I hold a hand to my forehead as I consider the possibility. “Hayward said my car was spotted in Tanner’s driveway for the entire weekend, but Alex doesn’t know where he lives. I mean, I suppose he could’ve checked the hospital records and figured it out…”
“But so could someone at your office,” she points out.
“My former office,” I correct. Everyone was standoffish toward me once I scored Tanner, and the truth is that I don’t know any of them well enough to say whether one of them might’ve been behind this. But I know Alex, and I know he’s capable of something like this.
“Right. Former.”
I blow out a breath. “I don’t know. But either way, it doesn’t really matter. It feels like I lost my job because of Tanner. I’ve lost my identity as someone who’s more than just Mom , and I can’t be with someone when the cost of a relationship is that high.”
Even as the words spill from my tongue, I get a sense of what Tanner’s been through over the last year. He lost his own identity when he found out about his father, and again when football was taken away from him.
The hurt in his eyes when I told him to leave flashes through my mind. I’ve seen it no less than twenty times an hour since I walked away from him.
But like I told him when I tried to convince him that his mom was acting in his best interest, sometimes parents have to do things to protect their kids.
And this is me doing that for them.
They love him. They’ve fallen for him, too. And the more I study it, the more I see that there’s just no scenario based in reality that would see us past his rehab and into the future together.
He’s seven years younger than me, and he’s a famous quarterback. He shouldn’t feel obligated to take on a woman a few years away from forty whose weeknights are filled with baseball and homework and gymnastics and dancing, who has an ex-husband trying to figure out a way to ruin her relationships, who can’t hold onto a job for more than a few months without finding a way to ruin that, too.
It was a simple case of developing falsified feelings for his healthcare provider. Well, he shouldn’t have that problem with Rick .
Jess follows me up to my front door, and I turn to face her.
“I think I’d really like to just be alone right now,” I say.
She rolls her eyes. “Too bad for you then that I have the day off.”

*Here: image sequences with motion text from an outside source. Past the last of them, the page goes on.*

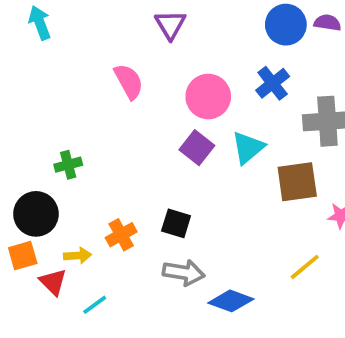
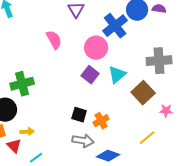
blue cross: (273, 83) -> (115, 26), moved, size x1.4
green cross: (68, 165) -> (22, 84), size x1.6
brown square: (297, 182) -> (143, 93), turned -35
orange cross: (121, 235) -> (101, 121), moved

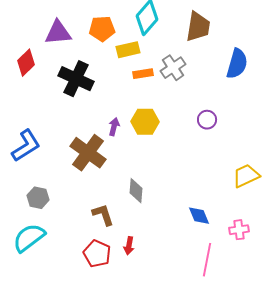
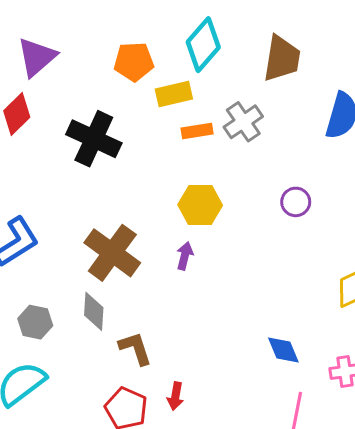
purple triangle: (58, 33) -> (37, 57), moved, turned -36
purple arrow: (114, 127) -> (185, 256), moved
gray diamond: (136, 191) -> (94, 311), moved

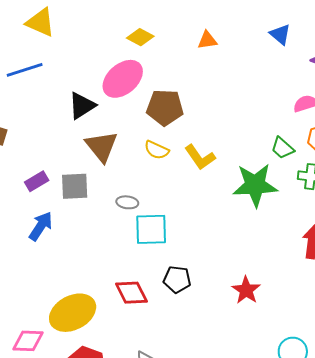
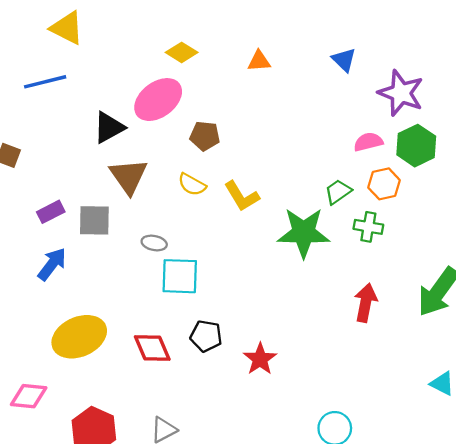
brown pentagon: (165, 107) -> (205, 136), size x0.7
green trapezoid: (282, 148) -> (338, 192), turned 100
red star: (246, 290) -> (260, 359), moved
yellow ellipse: (73, 313) -> (79, 337), moved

“For what?” I ask, my brows dipping together.
“For taking care of my cousin. Now get inside, and let’s put together an action plan.”

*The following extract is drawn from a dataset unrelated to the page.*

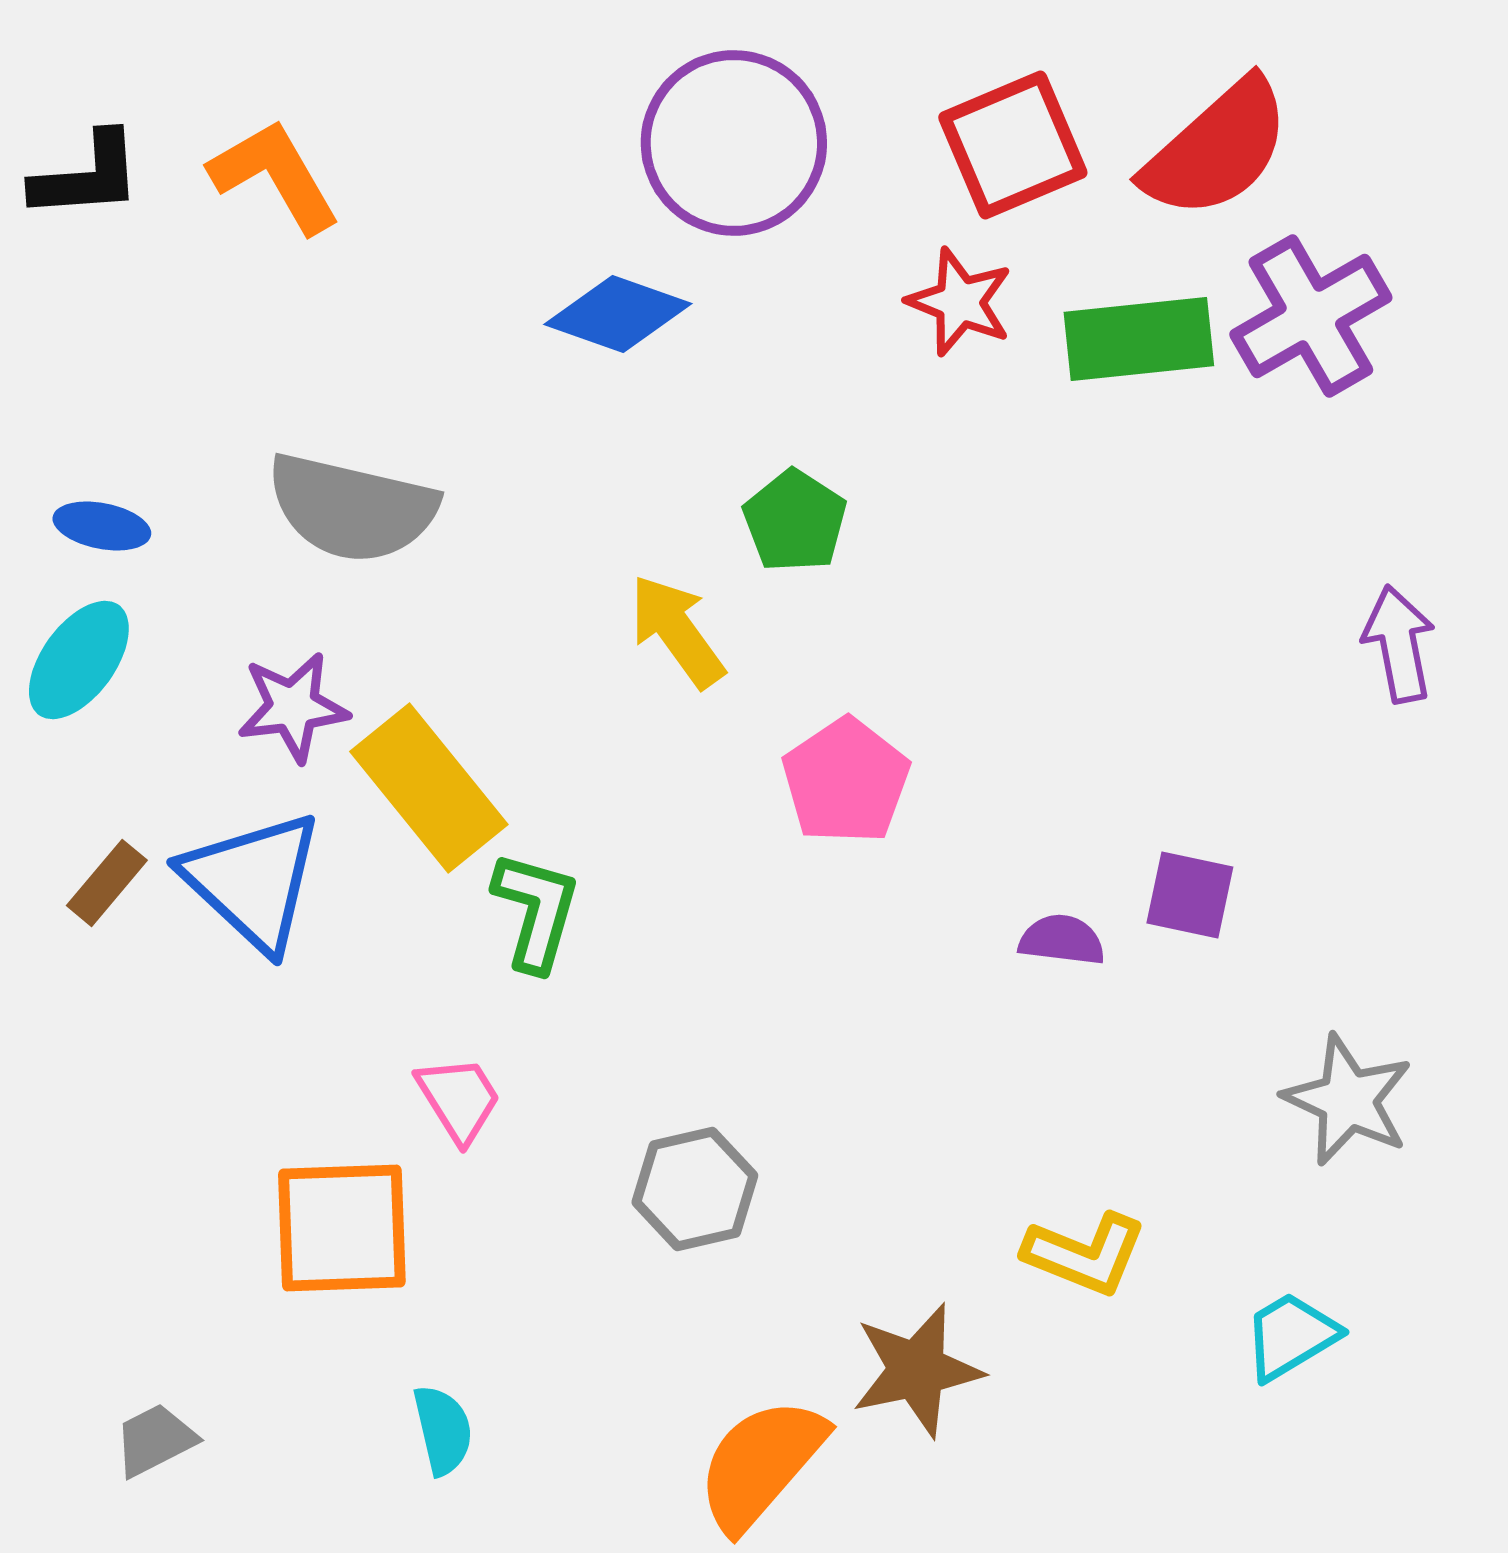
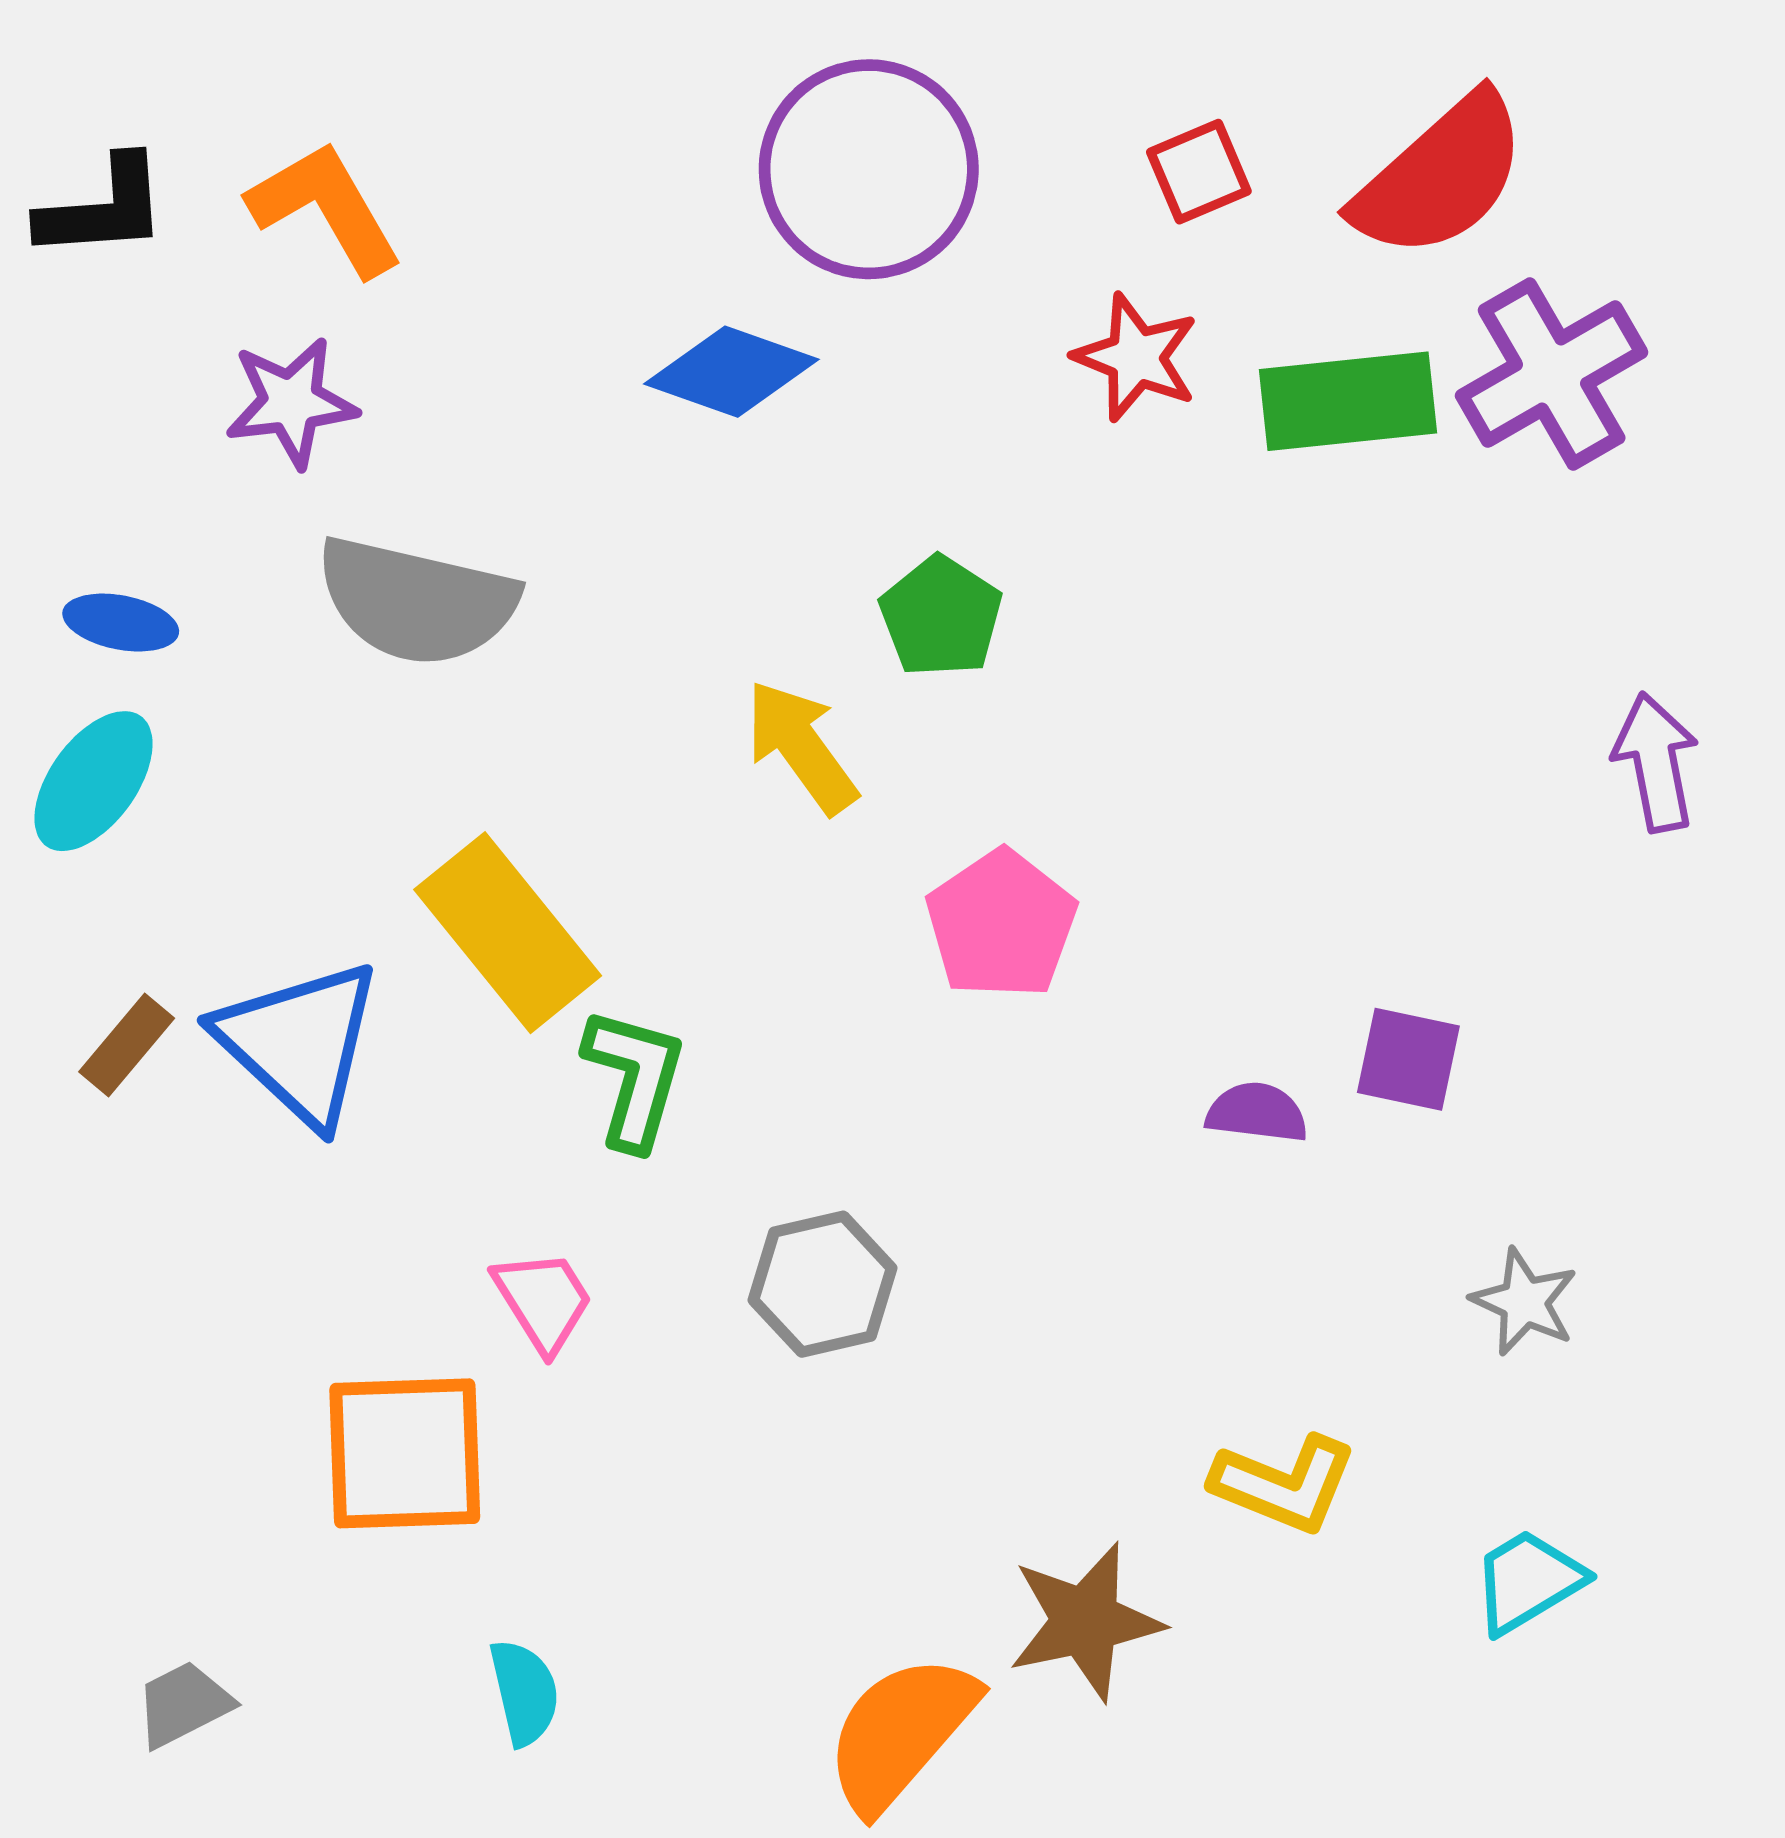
red square: (1013, 145) -> (1199, 172), size x0.6
purple star: (293, 707) -> (291, 402), moved
gray star: (1348, 1100) -> (1524, 1302), moved, size x0.7
gray hexagon: (695, 1189) -> (823, 1284), moved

I shake my head. “I appreciate it, Jess, really. But it’s too fresh. I need a minute to figure out where the hell I even go from here.”
She squeezes my shoulder. “I don’t want you to be alone.”
“I’ll be fine.” It’s a lie, and not even a good one.
I don’t know if I’ll be fine. I don’t know how to go to the after-school program and watch him running around with my kids, knowing there’s a divide between us.
I don’t know what comes next for me. Can I even get a job as a physical therapist when I was fired from my previous job for breaking the code of conduct? Would Hayward give me a recommendation, or is my career in healthcare done forever?
I want to show my kids that women can do anything. I want to prove to Alex that I never needed him or his money.
I guess I had a lot of plans, and then I went and screwed everything up by falling for the first guy I slept with after the divorce.
God, I’m such an idiot.
I don’t have a job. I don’t have the man.
But I have two kids who are relying on their mom to show up at the football practice after school, where I have to face the man I’m heartbroken over.
I guess that gives me a solid six hours to prepare.
But when I get there…he’s not there .
The other two former players run practice. They pick some other girl to be the cone commander, and Lily throws an absolutely epic fit.
I end up walking over to the swing set with her and pushing her until she stops crying.
Luca’s in a mood when we get in the car. Lily’s still upset she wasn’t the commander.
I’m exhausted from crying half the day away, and now I’m worried about Tanner since he didn’t show up to practice.
And our night is just getting started.